[Work request]: Apart from the pictures, write out all the records exactly.
═════ Records to process ═════
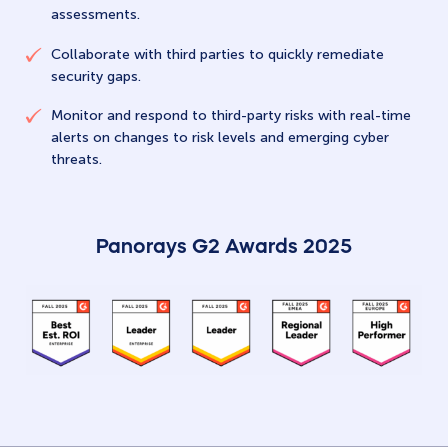
assessments.
Collaborate with third parties to quickly remediate
security gaps.
Monitor and respond to third-party risks with real-time
alerts on changes to risk levels and emerging cyber
threats.
Panorays G2 Awards 2025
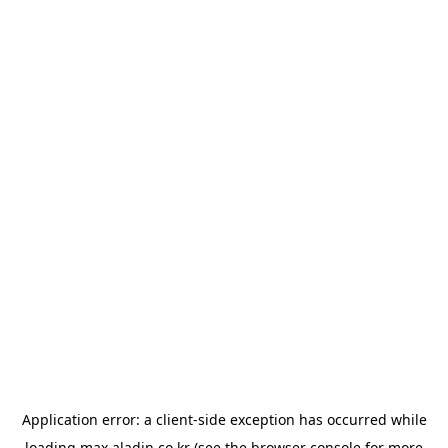
Application error: a
client
-side exception has occurred while
loading
max.aladin.co.kr
(see the
browser console
for more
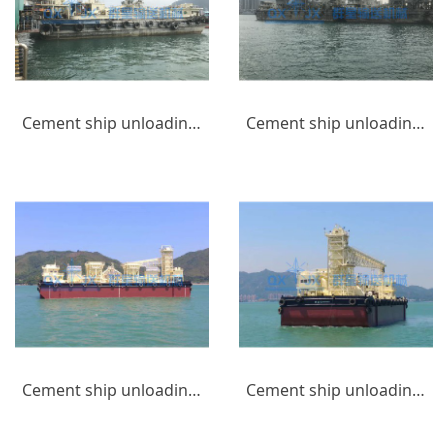
Cement ship unloading equipment_(2)
Cement ship unloading equipment_(1)
Cement ship unloading equipment_(9)
Cement ship unloading equipment_(10)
═════
[The completed task]:
assessments.
Collaborate with third parties to quickly remediate
security gaps.
Monitor and respond to third-party risks with real-time
alerts on changes to risk levels and emerging cyber
threats.
Panorays G2 Awards 2025
Application error: a
client
-side exception has occurred while
loading
max.aladin.co.kr
(see the
browser console
for more
Cement ship unloading equipment_(2)
Cement ship unloading equipment_(1)
Cement ship unloading equipment_(9)
Cement ship unloading equipment_(10)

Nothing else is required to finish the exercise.